▶ _Work required_
Write out each record exactly as it stands. No pictures belong in the copy.

Source data

-*-*-

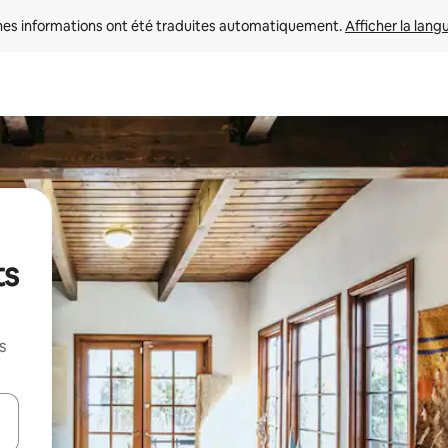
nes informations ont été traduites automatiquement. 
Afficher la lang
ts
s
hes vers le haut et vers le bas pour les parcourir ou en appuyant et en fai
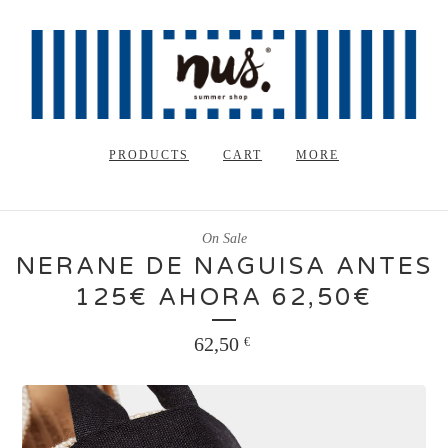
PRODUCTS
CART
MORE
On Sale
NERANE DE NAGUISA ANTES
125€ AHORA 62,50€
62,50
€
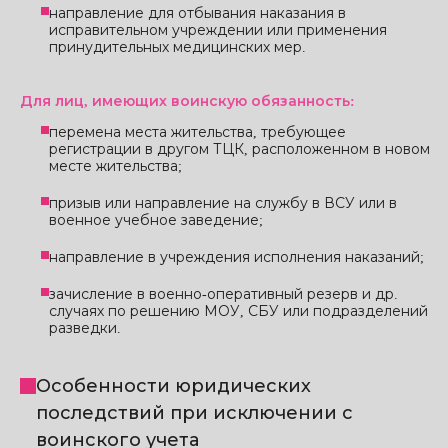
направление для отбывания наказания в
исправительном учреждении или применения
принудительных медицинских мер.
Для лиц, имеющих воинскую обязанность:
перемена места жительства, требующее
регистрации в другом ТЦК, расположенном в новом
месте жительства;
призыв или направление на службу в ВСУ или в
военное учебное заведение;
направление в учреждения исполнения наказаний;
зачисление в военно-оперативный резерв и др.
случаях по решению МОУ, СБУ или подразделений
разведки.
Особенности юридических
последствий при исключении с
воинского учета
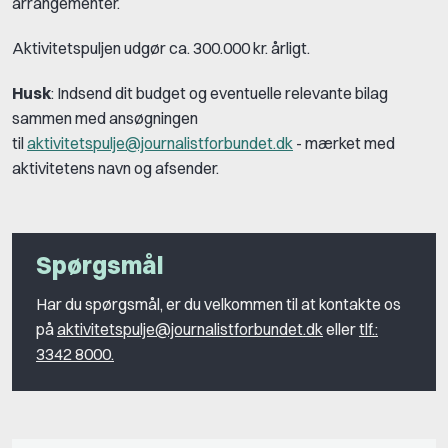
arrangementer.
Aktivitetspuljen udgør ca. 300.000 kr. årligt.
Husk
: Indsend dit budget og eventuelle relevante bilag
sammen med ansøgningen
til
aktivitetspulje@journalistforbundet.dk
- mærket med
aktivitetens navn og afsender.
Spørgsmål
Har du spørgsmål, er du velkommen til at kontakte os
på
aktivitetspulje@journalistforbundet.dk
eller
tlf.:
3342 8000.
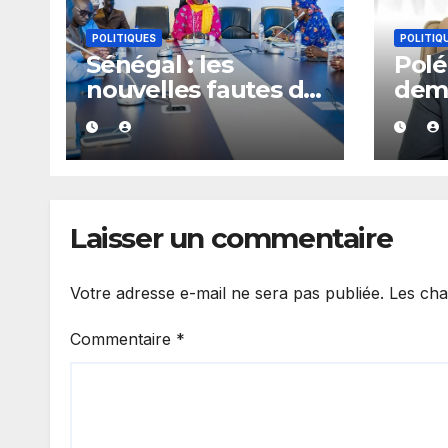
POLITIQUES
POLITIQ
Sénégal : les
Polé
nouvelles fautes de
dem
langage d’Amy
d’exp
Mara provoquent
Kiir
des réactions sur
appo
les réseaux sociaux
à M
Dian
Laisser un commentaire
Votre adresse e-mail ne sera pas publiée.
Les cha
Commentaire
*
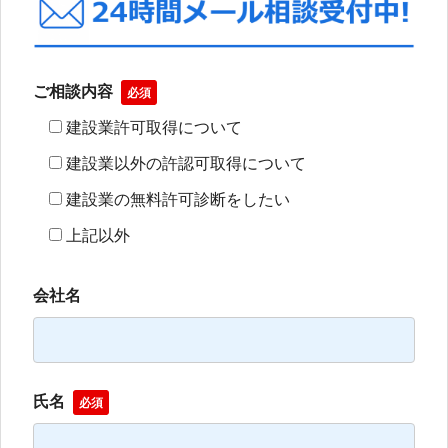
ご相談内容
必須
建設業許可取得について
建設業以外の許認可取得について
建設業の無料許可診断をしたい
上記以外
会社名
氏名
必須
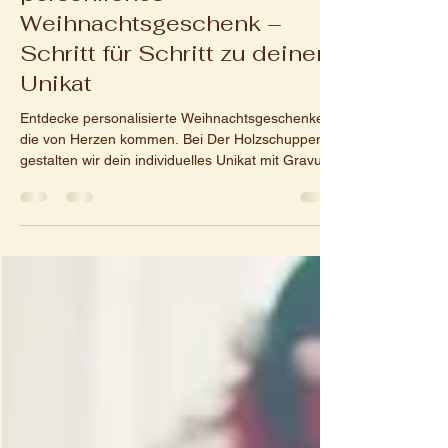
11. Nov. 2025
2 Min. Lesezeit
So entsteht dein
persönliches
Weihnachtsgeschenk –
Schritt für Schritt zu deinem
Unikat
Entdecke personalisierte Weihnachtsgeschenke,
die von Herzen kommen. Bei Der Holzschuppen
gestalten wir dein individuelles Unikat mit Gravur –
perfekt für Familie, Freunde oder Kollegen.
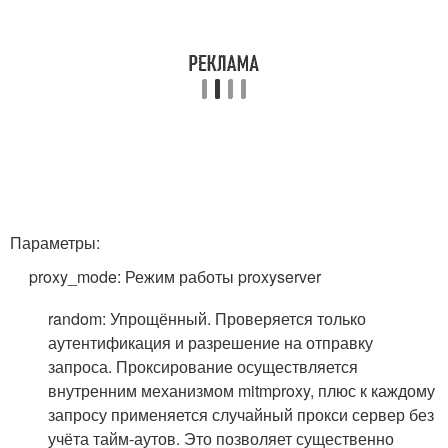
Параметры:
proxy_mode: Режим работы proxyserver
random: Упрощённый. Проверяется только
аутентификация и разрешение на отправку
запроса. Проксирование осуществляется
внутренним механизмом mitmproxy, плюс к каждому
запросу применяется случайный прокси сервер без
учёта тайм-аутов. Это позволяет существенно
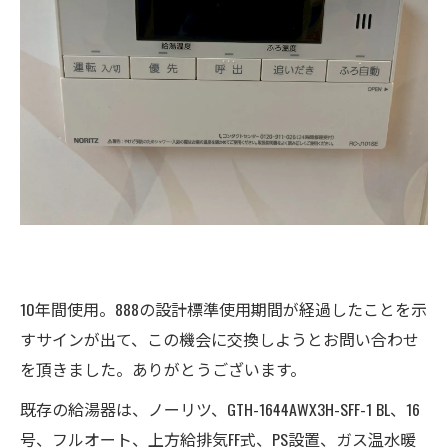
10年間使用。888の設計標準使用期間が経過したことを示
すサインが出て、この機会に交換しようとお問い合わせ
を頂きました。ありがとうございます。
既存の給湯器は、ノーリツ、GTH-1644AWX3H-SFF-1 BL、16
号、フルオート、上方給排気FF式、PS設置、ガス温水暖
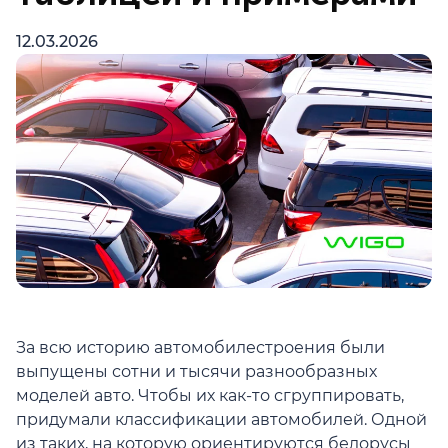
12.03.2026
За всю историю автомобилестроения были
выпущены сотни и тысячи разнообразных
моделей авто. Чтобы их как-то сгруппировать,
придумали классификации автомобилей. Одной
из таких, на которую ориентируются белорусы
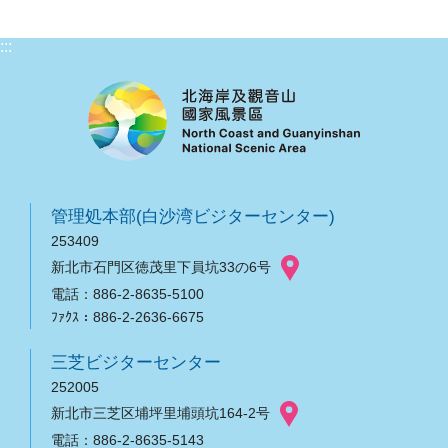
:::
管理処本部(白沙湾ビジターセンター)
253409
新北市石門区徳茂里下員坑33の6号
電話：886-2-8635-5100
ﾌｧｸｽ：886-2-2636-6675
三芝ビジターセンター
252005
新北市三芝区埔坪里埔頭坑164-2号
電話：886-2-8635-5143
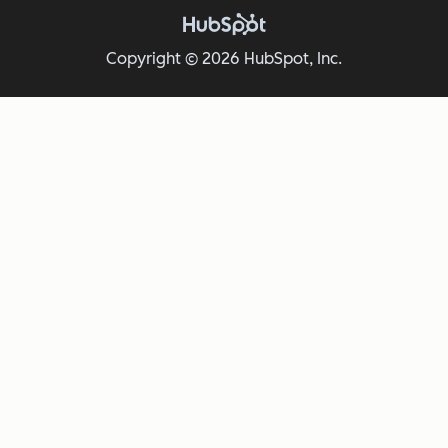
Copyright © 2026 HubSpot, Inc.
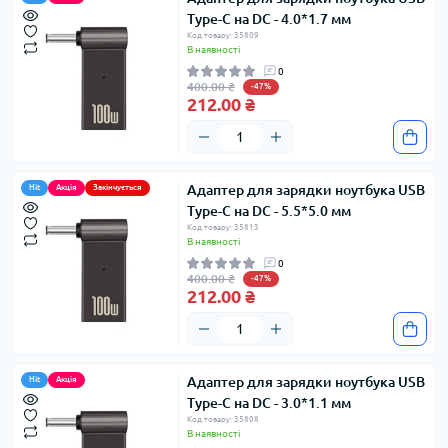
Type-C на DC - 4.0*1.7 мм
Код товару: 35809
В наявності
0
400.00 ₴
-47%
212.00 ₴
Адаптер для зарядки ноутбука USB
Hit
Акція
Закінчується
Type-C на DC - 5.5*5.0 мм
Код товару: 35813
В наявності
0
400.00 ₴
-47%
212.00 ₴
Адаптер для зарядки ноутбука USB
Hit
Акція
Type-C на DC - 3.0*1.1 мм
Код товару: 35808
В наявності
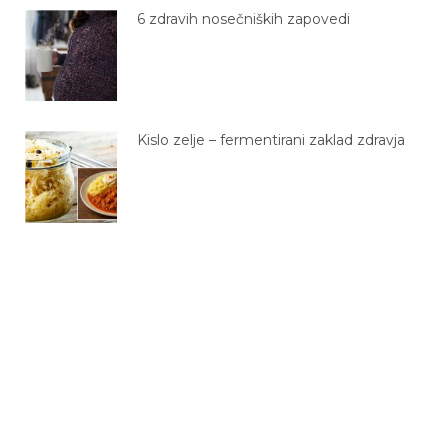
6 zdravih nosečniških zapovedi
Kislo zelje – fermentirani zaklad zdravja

-*-*-

▶ _Result of the exercise_
nes informations ont été traduites automatiquement. 
Afficher la lang
ts
s
hes vers le haut et vers le bas pour les parcourir ou en appuyant et en fai
PRODUCTS
CART
MORE
On Sale
NERANE DE NAGUISA ANTES
125€ AHORA 62,50€
62,50
€
направление для отбывания наказания в
исправительном учреждении или применения
принудительных медицинских мер.
Для лиц, имеющих воинскую обязанность:
перемена места жительства, требующее
регистрации в другом ТЦК, расположенном в новом
месте жительства;
призыв или направление на службу в ВСУ или в
военное учебное заведение;
направление в учреждения исполнения наказаний;
зачисление в военно-оперативный резерв и др.
случаях по решению МОУ, СБУ или подразделений
разведки.
Особенности юридических
последствий при исключении с
воинского учета
arrangementer.
Aktivitetspuljen udgør ca. 300.000 kr. årligt.
Husk
: Indsend dit budget og eventuelle relevante bilag
sammen med ansøgningen
til
aktivitetspulje@journalistforbundet.dk
- mærket med
aktivitetens navn og afsender.
Spørgsmål
Har du spørgsmål, er du velkommen til at kontakte os
på
aktivitetspulje@journalistforbundet.dk
eller
tlf.:
3342 8000.
POLITIQUES
POLITIQ
Sénégal : les
Polé
nouvelles fautes de
dem
langage d’Amy
d’exp
Mara provoquent
Kiir
des réactions sur
appo
les réseaux sociaux
à M
Dian
Laisser un commentaire
Votre adresse e-mail ne sera pas publiée.
Les cha
Commentaire
*
ご相談内容
必須
建設業許可取得について
建設業以外の許認可取得について
建設業の無料許可診断をしたい
上記以外
会社名
氏名
必須
11. Nov. 2025
2 Min. Lesezeit
So entsteht dein
persönliches
Weihnachtsgeschenk –
Schritt für Schritt zu deinem
Unikat
Entdecke personalisierte Weihnachtsgeschenke,
die von Herzen kommen. Bei Der Holzschuppen
gestalten wir dein individuelles Unikat mit Gravur –
perfekt für Familie, Freunde oder Kollegen.
Параметры:
proxy_mode: Режим работы proxyserver
random: Упрощённый. Проверяется только
аутентификация и разрешение на отправку
запроса. Проксирование осуществляется
внутренним механизмом mitmproxy, плюс к каждому
запросу применяется случайный прокси сервер без
учёта тайм-аутов. Это позволяет существенно
10年間使用。888の設計標準使用期間が経過したことを示
すサインが出て、この機会に交換しようとお問い合わせ
を頂きました。ありがとうございます。
既存の給湯器は、ノーリツ、GTH-1644AWX3H-SFF-1 BL、16
号、フルオート、上方給排気FF式、PS設置、ガス温水暖
12.03.2026
За всю историю автомобилестроения были
выпущены сотни и тысячи разнообразных
моделей авто. Чтобы их как-то сгруппировать,
придумали классификации автомобилей. Одной
из таких, на которую ориентируются белорусы
:::
管理処本部(白沙湾ビジターセンター)
253409
新北市石門区徳茂里下員坑33の6号
電話：886-2-8635-5100
ﾌｧｸｽ：886-2-2636-6675
三芝ビジターセンター
252005
新北市三芝区埔坪里埔頭坑164-2号
電話：886-2-8635-5143
Copyright © 2026 HubSpot, Inc.
Type-C на DC - 4.0*1.7 мм
Код товару: 35809
В наявності
0
400.00 ₴
-47%
212.00 ₴
Адаптер для зарядки ноутбука USB
Hit
Акція
Закінчується
Type-C на DC - 5.5*5.0 мм
Код товару: 35813
В наявності
0
400.00 ₴
-47%
212.00 ₴
Адаптер для зарядки ноутбука USB
Hit
Акція
Type-C на DC - 3.0*1.1 мм
Код товару: 35808
В наявності
6 zdravih nosečniških zapovedi
Kislo zelje – fermentirani zaklad zdravja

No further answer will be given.